To continue, Mr. ……Brooks, was eager to share his take on the social phenomenon of hoarding and panic as he had recently began to notice something interesting among his students social media feeds (He is friends with his students on social media but insists that his institution’s policy on this is “ambiguous” and therefore he is “all good.”) He noticed that while young people were ranting about “stupid idiots” buying up toilet paper, etc. they were simultaneously posting alarming videos that created more panic. When he made a scientific head count of this trend, he also noted that there seemed to be an element of glee and exhilaration of the unfolding events. Taking his research further, he went back into some of the students' social media accounts to find posts indicating that some of these young people had participated in ZombieCon and other fan-based gatherings predicated on the mutual fascination with apocalyptic scenarios. After seeing this at least twice, he immediately began to form theories about the dual nature of outrage and satisfaction this new viral outbreak of Covid-19, having recently been described as a “Pandemic", was bringing to light.”
This undercurrent of morbid gratification, he suggests, capitalizes on a growing trend among young adults to act out fantasies long born of hyper realistic video games and movies wherein a person gets to have a satisfying journey of survival at the expense of dehumanizing social strangers. When asked what this all means, Mr. Brooks sat back with a pensive look on his face, with surety in his voice he confidently said, “We don’t really know.” When asked who “We” is, he replied, “well, me I guess.” This was all the time I was able to steal away from Mr. Brooks who let me know I had wasted his lunch break and had to get back to his stack of papers to grade over the Brutalist movement’s influence on the latest trend in SUV vehicle design.

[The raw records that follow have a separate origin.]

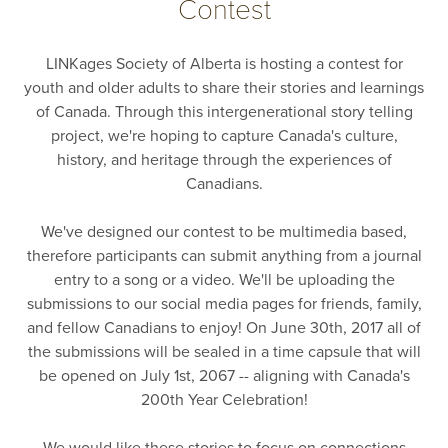
Contest
LINKages Society of Alberta is hosting a contest for
youth and older adults to share their stories and learnings
of Canada. Through this intergenerational story telling
project, we're hoping to capture Canada's culture,
history, and heritage through the experiences of
Canadians.
We've designed our contest to be multimedia based,
therefore participants can submit anything from a journal
entry to a song or a video. We'll be uploading the
submissions to our social media pages for friends, family,
and fellow Canadians to enjoy! On June 30th, 2017 all of
the submissions will be sealed in a time capsule that will
be opened on July 1st, 2067 -- aligning with Canada's
200th Year Celebration!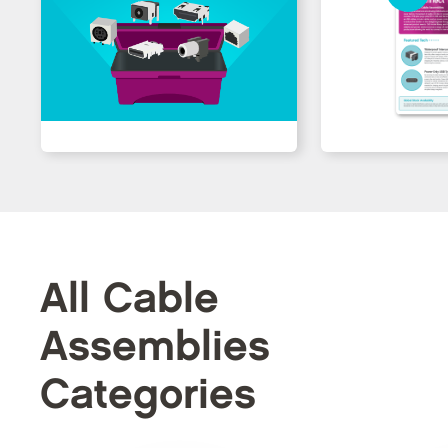
All Cable
Assemblies
Categories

Having not received all the answers to the questions I didn’t know I had, I set out to the grocery stores to see if I could find any element of glee among young people. Not wanting to look like a sucker or to be called a boomer despite only being 45, I put on my favorite World War Z t-shirt I won from waiting in line for 24hrs for the movie premiere and hit the streets. I found a young woman named X standing on the sidewalk outside of a local Kroger’s with her friends. They were smoking cigarettes and taking photos of the crowds of people waiting in line to be disappointed that fresh food and vegetables were all that was left.
When asked if they found this all exciting, X shrugged her shoulders and said, “Yeah, it’s like,….people are all dumb, you can get toilet paper from Starbucks.” When asked if she was ready for the apocalypse and when things got violent, she confidently said that she had a professor who had recently mapped out a plan for their apocalypse shelter.